PROBLEM TO WORK ON
Sift the listing for lines that hold the string "foram" and pull them out.
* * * * * * *
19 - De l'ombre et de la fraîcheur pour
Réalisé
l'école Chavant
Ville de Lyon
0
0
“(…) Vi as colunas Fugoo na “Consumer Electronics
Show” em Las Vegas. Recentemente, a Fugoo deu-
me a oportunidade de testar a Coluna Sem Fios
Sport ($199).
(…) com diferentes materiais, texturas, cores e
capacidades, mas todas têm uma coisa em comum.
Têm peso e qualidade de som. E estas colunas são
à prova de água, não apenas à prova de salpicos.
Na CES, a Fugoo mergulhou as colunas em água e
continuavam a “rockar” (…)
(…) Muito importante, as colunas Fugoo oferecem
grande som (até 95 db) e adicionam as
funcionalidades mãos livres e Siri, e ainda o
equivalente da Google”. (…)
* * * * * * *
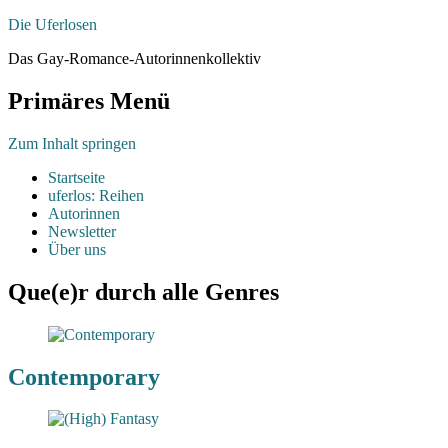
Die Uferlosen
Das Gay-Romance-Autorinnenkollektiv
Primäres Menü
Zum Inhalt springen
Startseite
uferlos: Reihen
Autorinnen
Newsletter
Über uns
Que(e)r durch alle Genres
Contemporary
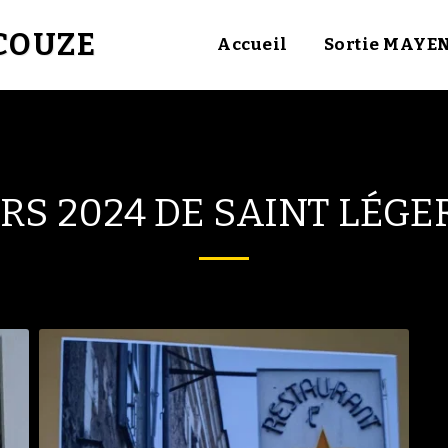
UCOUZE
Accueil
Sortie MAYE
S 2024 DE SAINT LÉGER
* * * * * * *
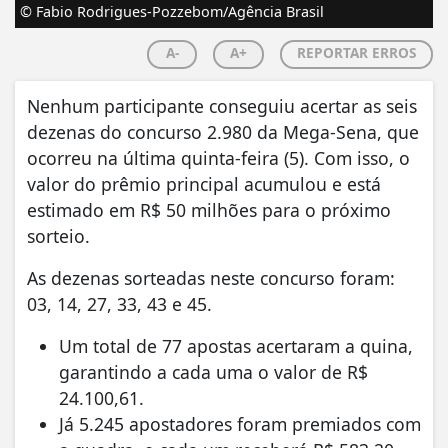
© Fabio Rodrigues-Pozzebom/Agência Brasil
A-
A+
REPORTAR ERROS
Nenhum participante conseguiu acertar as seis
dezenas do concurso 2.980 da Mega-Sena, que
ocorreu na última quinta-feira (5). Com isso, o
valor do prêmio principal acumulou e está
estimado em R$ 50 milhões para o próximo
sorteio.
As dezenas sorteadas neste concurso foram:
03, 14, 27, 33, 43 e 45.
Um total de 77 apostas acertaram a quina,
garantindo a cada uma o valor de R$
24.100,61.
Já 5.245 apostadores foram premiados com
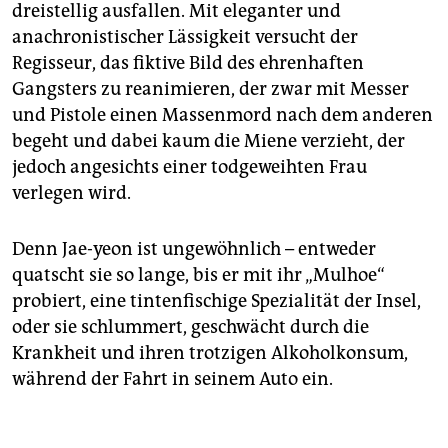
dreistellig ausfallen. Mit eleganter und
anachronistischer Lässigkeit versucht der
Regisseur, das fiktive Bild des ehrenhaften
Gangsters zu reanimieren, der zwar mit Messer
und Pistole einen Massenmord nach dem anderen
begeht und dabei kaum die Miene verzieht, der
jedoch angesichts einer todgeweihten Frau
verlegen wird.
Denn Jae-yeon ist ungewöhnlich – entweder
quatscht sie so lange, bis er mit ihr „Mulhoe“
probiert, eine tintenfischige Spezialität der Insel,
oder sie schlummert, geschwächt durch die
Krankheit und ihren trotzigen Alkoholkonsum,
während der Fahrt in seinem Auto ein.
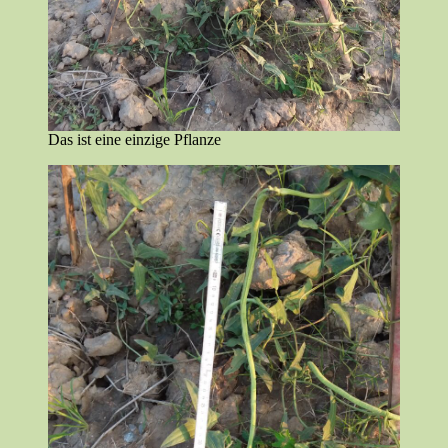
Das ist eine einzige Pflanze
* * * * * * *
ANSWER SECTION
As dezenas sorteadas neste concurso foram:
Já 5.245 apostadores foram premiados com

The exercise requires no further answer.